EXTRACTED ENTRIES below:

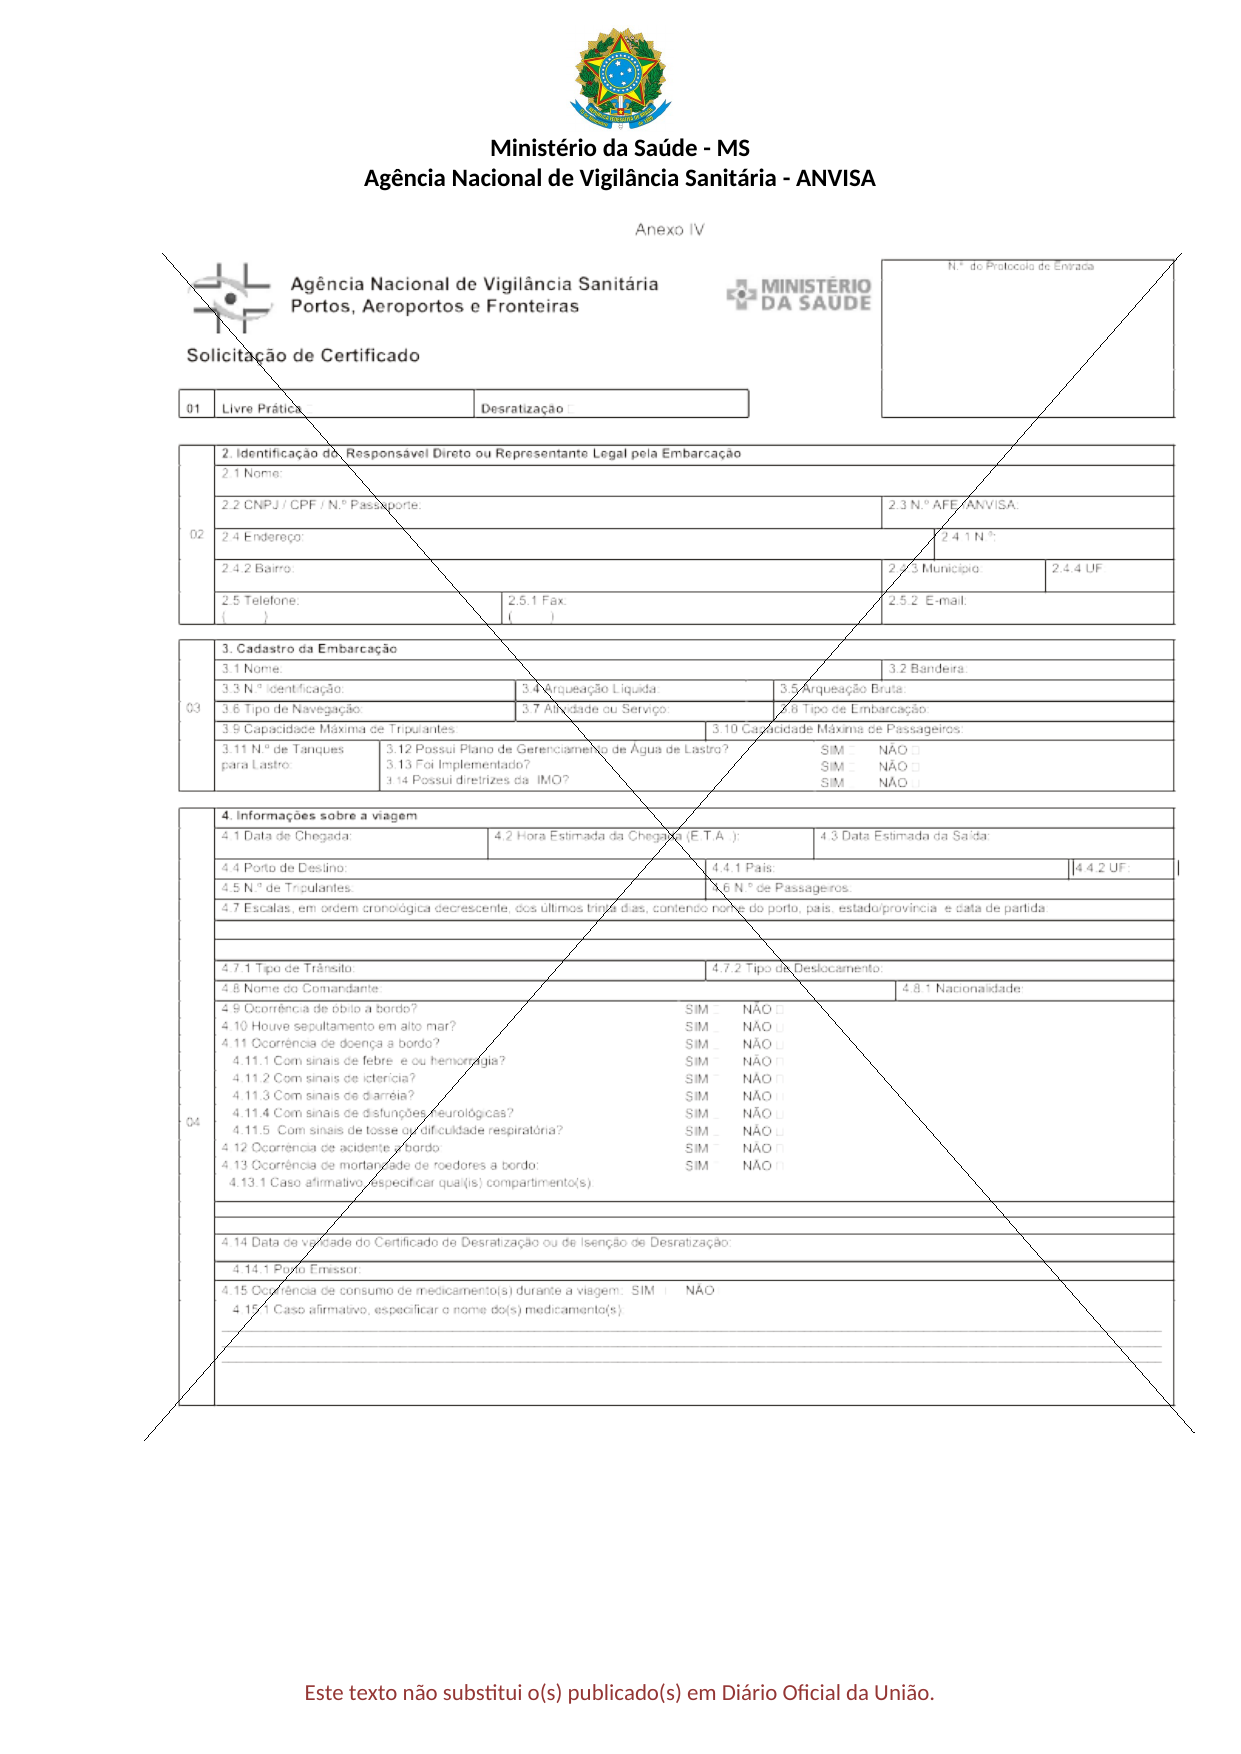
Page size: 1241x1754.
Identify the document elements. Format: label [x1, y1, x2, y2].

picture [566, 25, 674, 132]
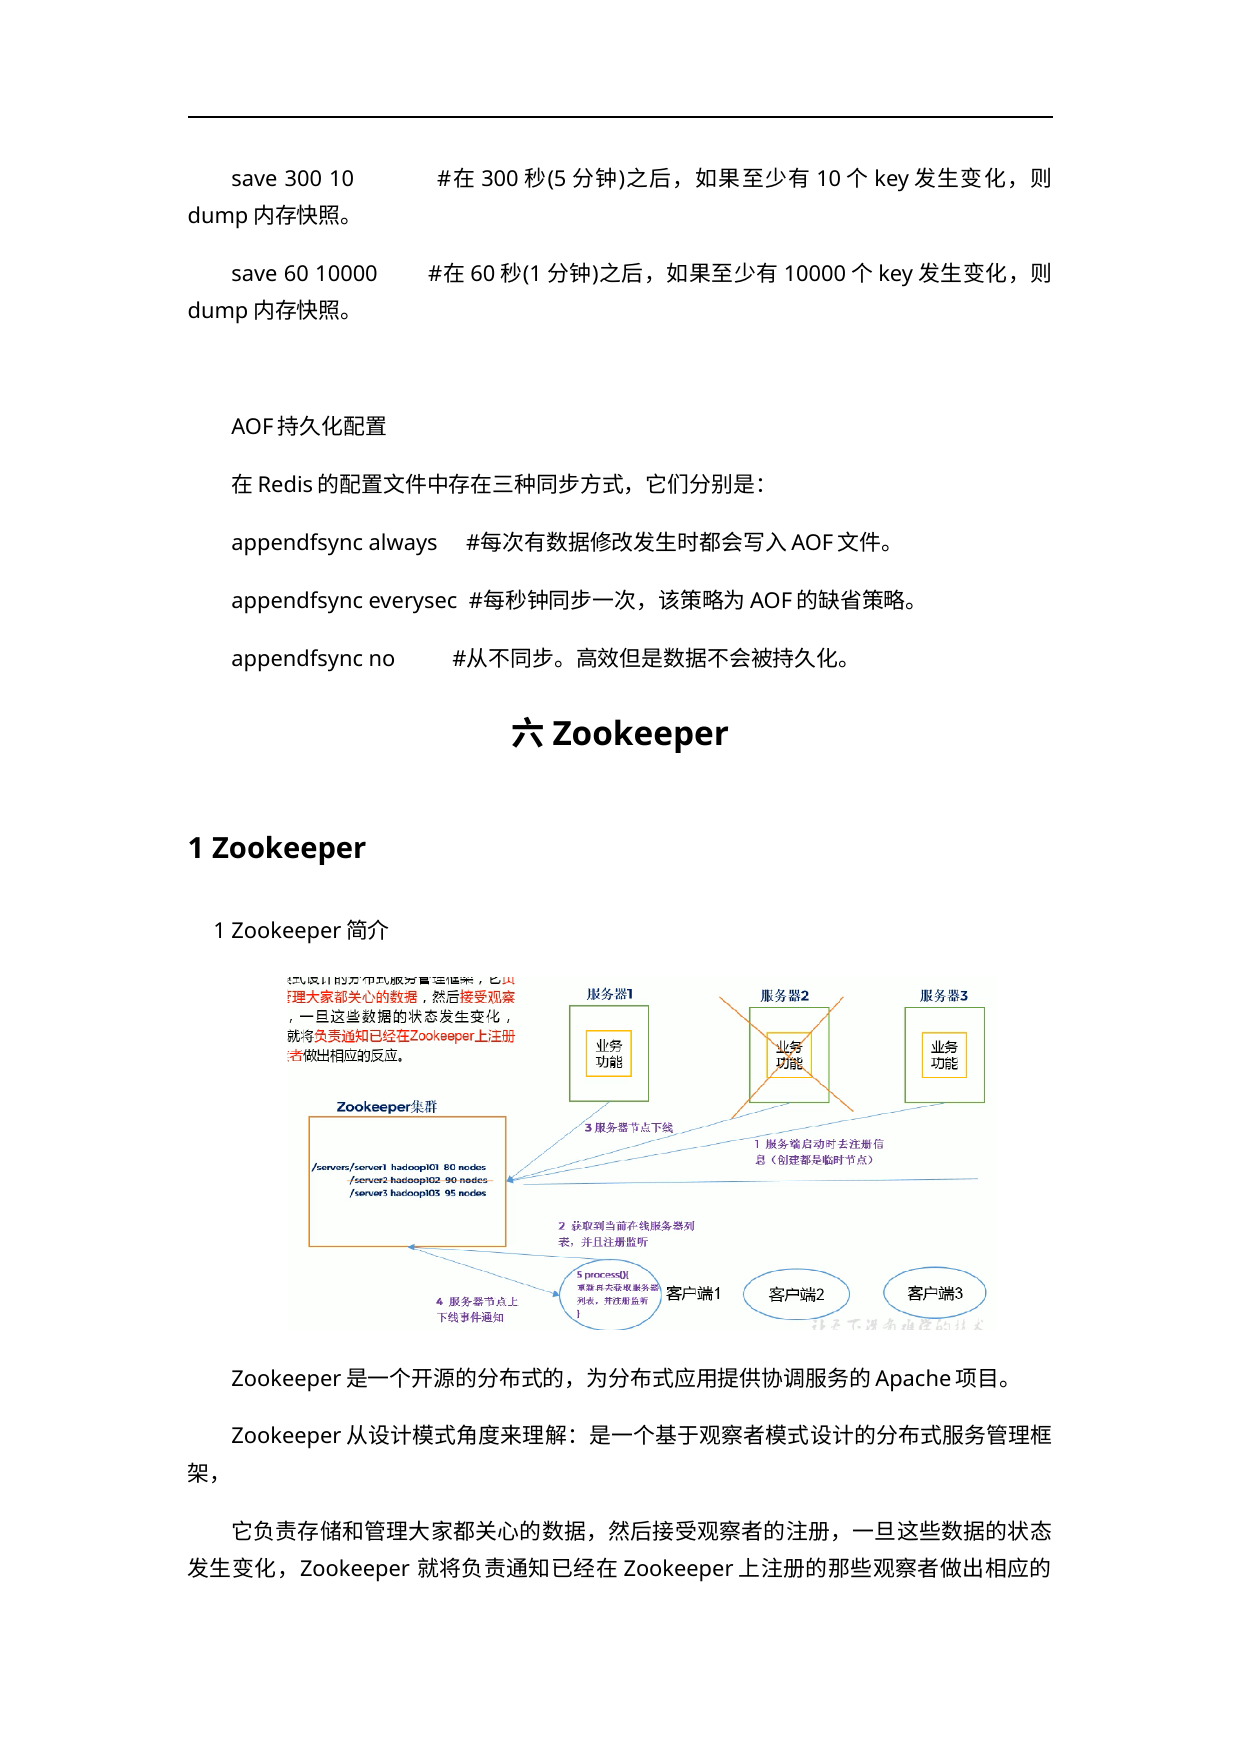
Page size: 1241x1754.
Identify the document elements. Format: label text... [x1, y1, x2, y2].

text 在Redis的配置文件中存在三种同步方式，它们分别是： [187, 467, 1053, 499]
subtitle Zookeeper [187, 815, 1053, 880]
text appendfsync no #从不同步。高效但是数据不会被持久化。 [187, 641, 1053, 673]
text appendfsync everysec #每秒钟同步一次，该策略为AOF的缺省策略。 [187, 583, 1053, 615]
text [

End of EXTRACTED ENTRIES.

◆ WHAT IS NEEDED:
All of the listing should be transcribed exactly, but none of its images.

◆ RESPONSE TO THIS TASK:
Page size: 1241x1754.
Identify the document elements. Format: label [x1, y1, x2, y2].

picture [566, 25, 674, 132]
Page size: 1241x1754.
Identify the document elements. Format: label text... [x1, y1, x2, y2].

text 在Redis的配置文件中存在三种同步方式，它们分别是： [187, 467, 1053, 499]
subtitle Zookeeper [187, 815, 1053, 880]
text appendfsync no #从不同步。高效但是数据不会被持久化。 [187, 641, 1053, 673]
text appendfsync everysec #每秒钟同步一次，该策略为AOF的缺省策略。 [187, 583, 1053, 615]
text [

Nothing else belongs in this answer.